To see why $\ln ab = \ln a + \ln b$, observe that: \begin{align*} \int_1^{ab} \frac{1}{x}dx &= \int_1^{a} \frac{1}{x}dx + \int_a^{ab} \frac{1}{x}dx \end{align*} Now for the last integral, make the substitution $u = x/a$ so that $du = dx/a$, giving us: $$ \int_a^{ab} \frac{1}{x}dx = \int_1^{b} \frac{1}{au}(a \, du) = \int_1^{b} \frac{1}{u}du = \int_1^{b} \frac{1}{x}dx $$

Answer 3

The easiest method is just to solve the integrals and see if $LHS=RHS$.

$$\int_1^af(x)\,dx+\int_1^bf(x)\,dx=\int_1^{ab}f(x)\,dx$$

---

Proof:

LHS:

$$\int_1^a\frac1x\,dx+\int_1^b\frac1x\,dx=\ln a-\ln1+\ln b-\ln 1=\ln a+\ln b$$

RHS:

$$\int_1^{ab}\frac1x\,dx=\ln ab-\ln1=\ln ab=\ln a +\ln b$$

Therefore $$\int_1^a\frac1x\,dx+\int_1^b\frac1x\,dx=\int_1^{ab}\frac1x\,dx$$

Answer 4

To prove only using geometry, consider a transformation of the area represented by $$\int_1^b\frac1x\,dx$$ where you scale that area away from the $y$-axis by a factor of $a$, and simultaneously scale it towards the $x$ axis by a factor of $\frac1a$. The net area will not be different, but it will be in a different place. You will now have $$\int_a^{ab}\frac1x\,dx$$ and now it is clear why this can be added to $\int_1^a\frac1x\,dx$ to get $\int_1^{ab}\frac1x\,dx$.

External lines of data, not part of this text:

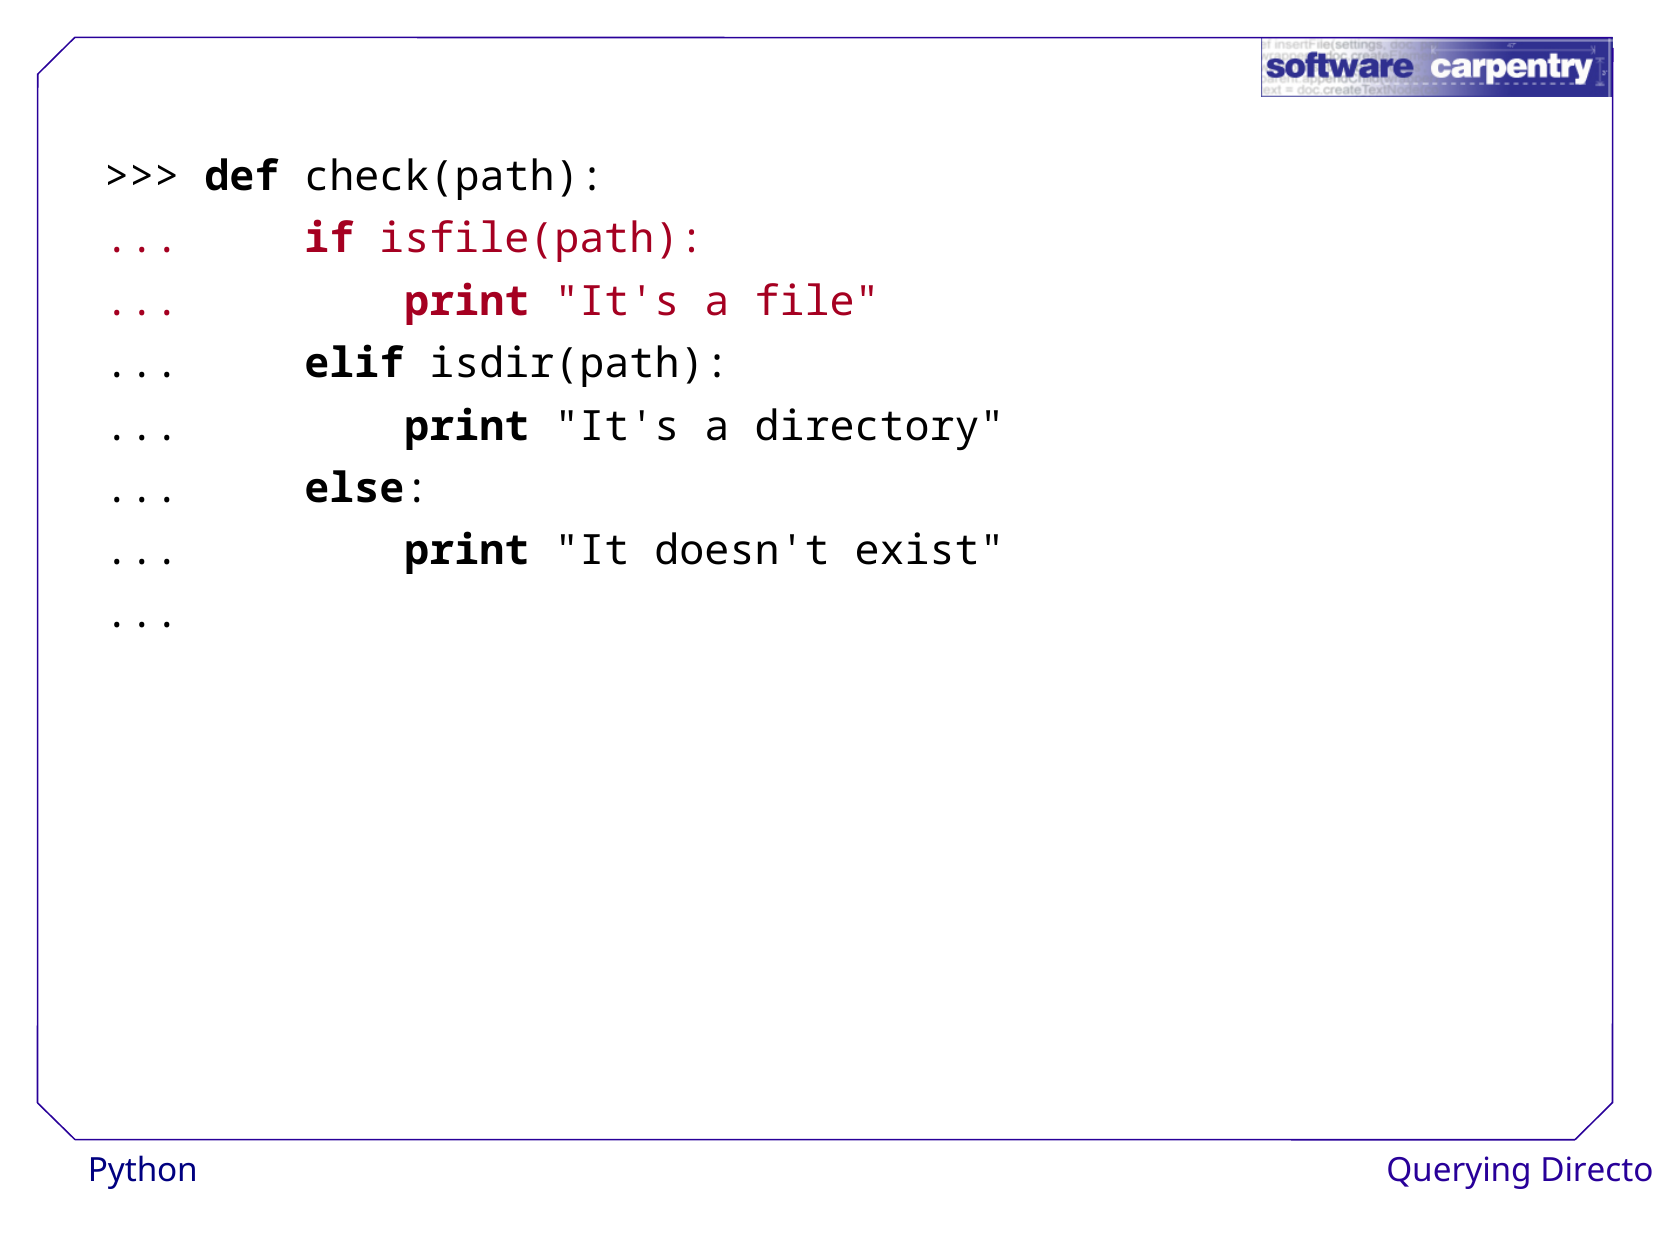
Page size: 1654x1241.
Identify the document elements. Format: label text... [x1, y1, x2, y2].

text_box >>> def check(path): ... if isfile(path): ... print "It's a file" ... elif isdir(path): ... print "It's a directory" ... else: ... print "It doesn't exist" ... [89, 128, 1512, 1037]
picture [1261, 39, 1613, 97]
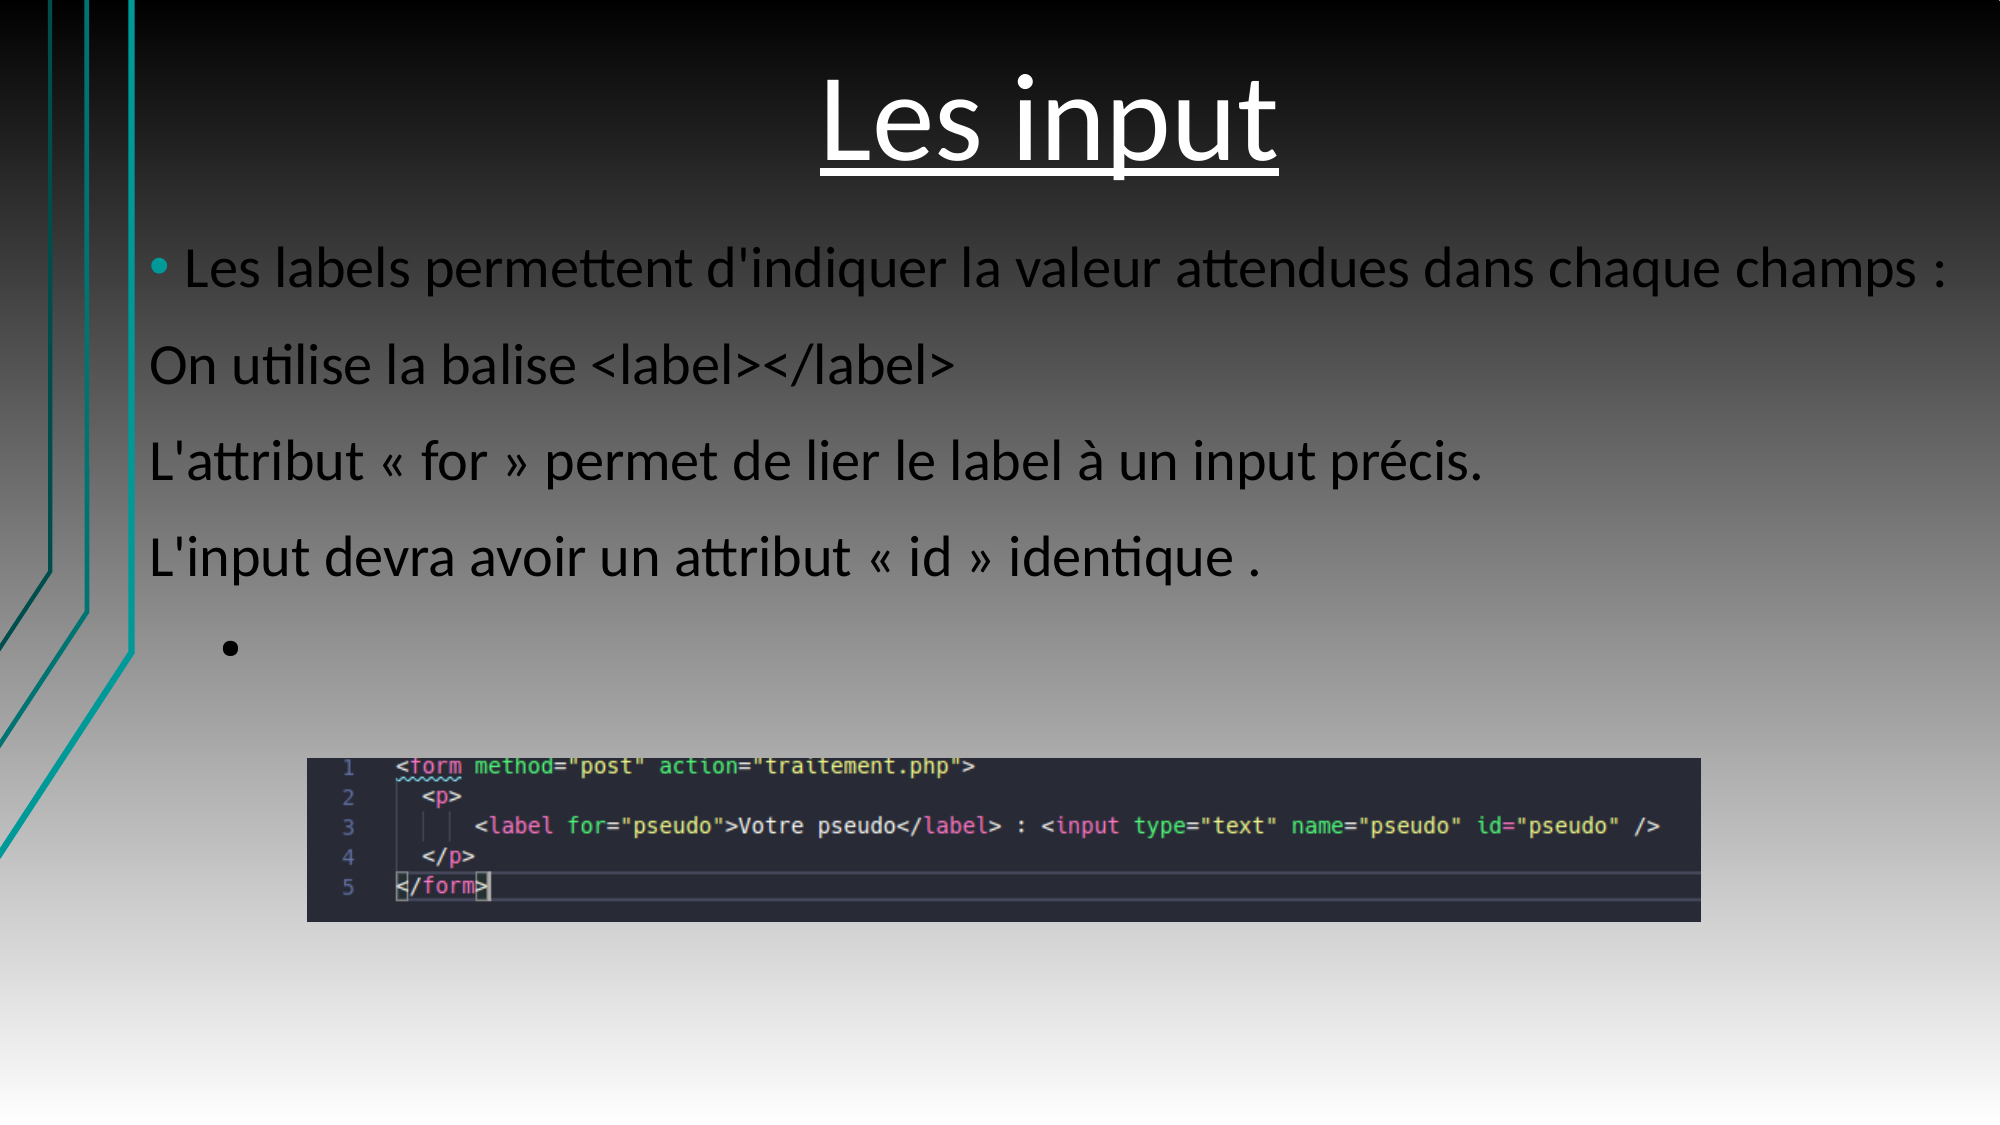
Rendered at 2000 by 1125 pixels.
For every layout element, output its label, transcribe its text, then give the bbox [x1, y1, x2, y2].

text_box Les labels permettent d'indiquer la valeur attendues dans chaque champs : On utilise la balise <label></label> L'attribut « for » permet de lier le label à un input précis. L'input devra avoir un attribut « id » identique . [134, 230, 1965, 1091]
title Les input [200, 45, 1900, 185]
picture [307, 758, 1701, 922]
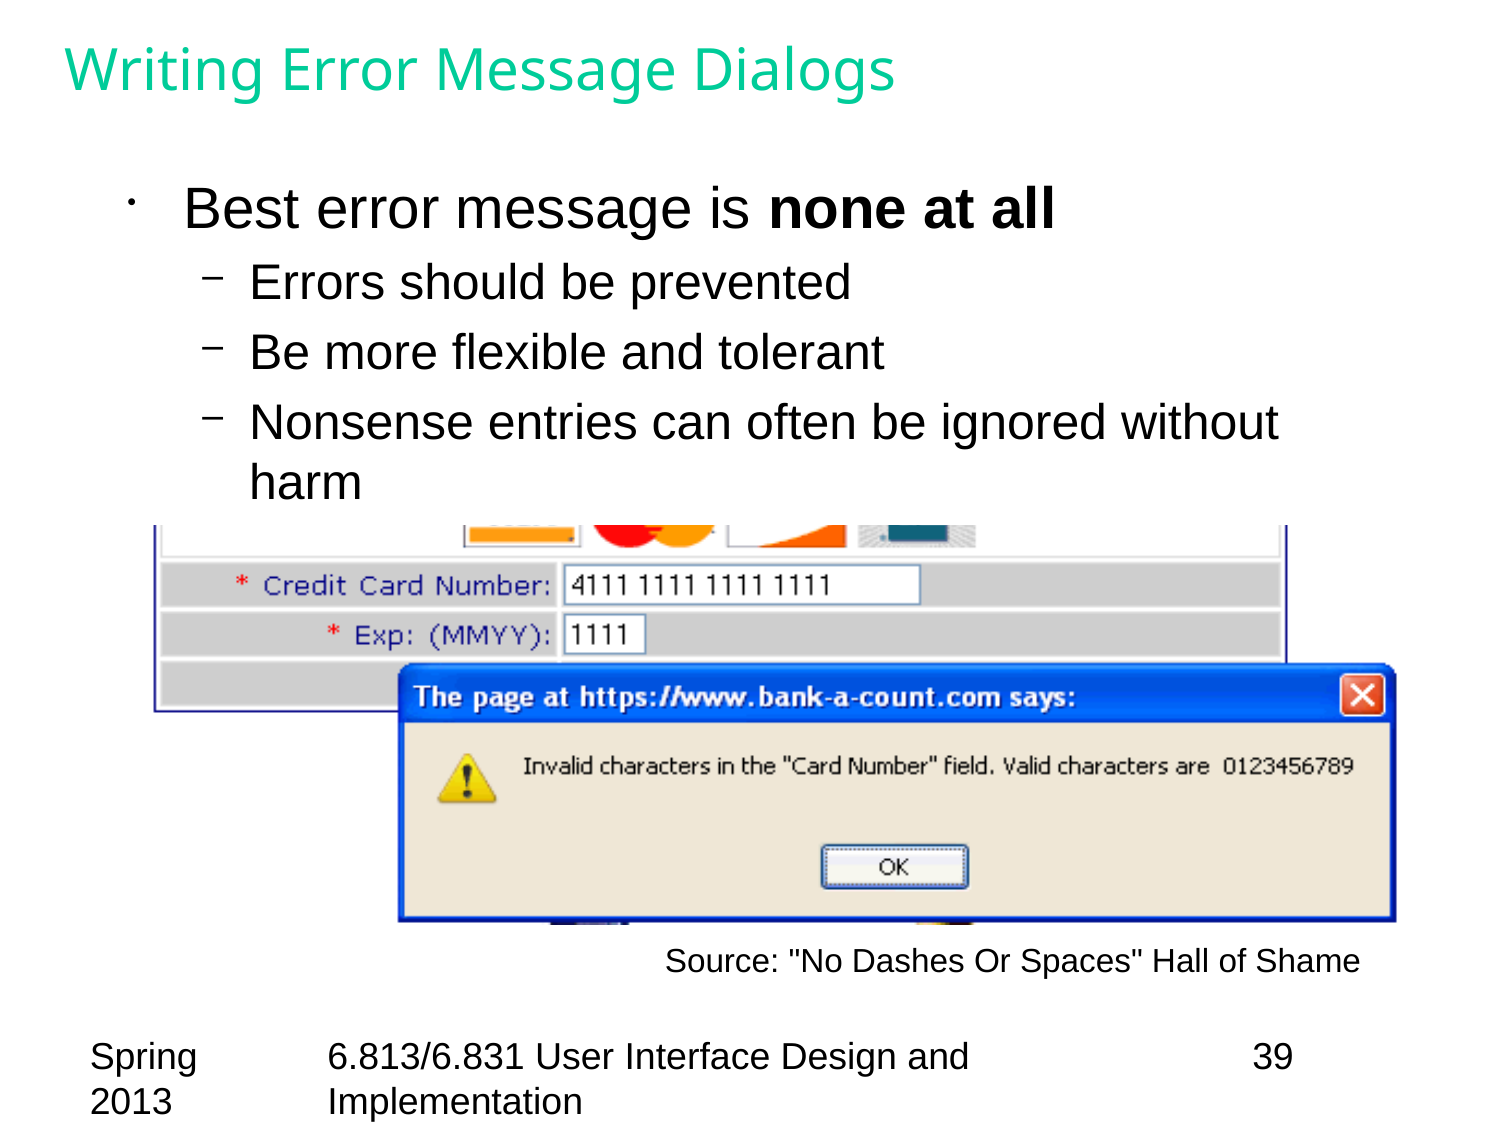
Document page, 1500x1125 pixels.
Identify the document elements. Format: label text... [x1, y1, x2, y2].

(Since the question states that we can assume $a,b>1$, I wonder if something like this was intended. The various other proofs work fine for $a,b>0$. But this one is not quite so clean for $a,b$ in $(0,1)$, since negative areas would come into play.)

Answer 5

It is the same like you try to prove that

$Ln(a) + Ln(b) = Ln(ab)$

.............

Assume :
$x = Ln(a)$ and $y = Ln(b)$

which means :

$a = e^x$ and $b = e^y$

Now multiply :

$$ab = e^x * e^y$$

$$ab= e^{x+y}$$

Now introduce the logarithm on both sides :

$$Ln(ab) = Ln(e^{x+y})$$

$$Ln(ab) = x + y$$

$$Ln(ab) = Ln(a) + Ln(b)$$

Answer 6

We will assume certain facts about integrals that may not have been proved yet in your course. We have $$\int_1^{ab}\frac{1}{x}\,dx=\int_1^a \frac{1}{x}\,dx+\int_a^{ab}\frac{1}{x}\,dx.\tag{1}$$ For the second integral, make the substitution $x=at$. Then $dx=a\,dt$, and $$\int_a^{ab}\frac{1}{x}\,dx=\int_1^b \frac{1}{at}a\,dt=\int_1^b \frac{1}{x}\,dx.$$

Answer 7

First integrate the function $f(x)$.

The result is a logarithmic function.

If you solve using this you will get

$$\ln a + \ln b = \ln (ab)$$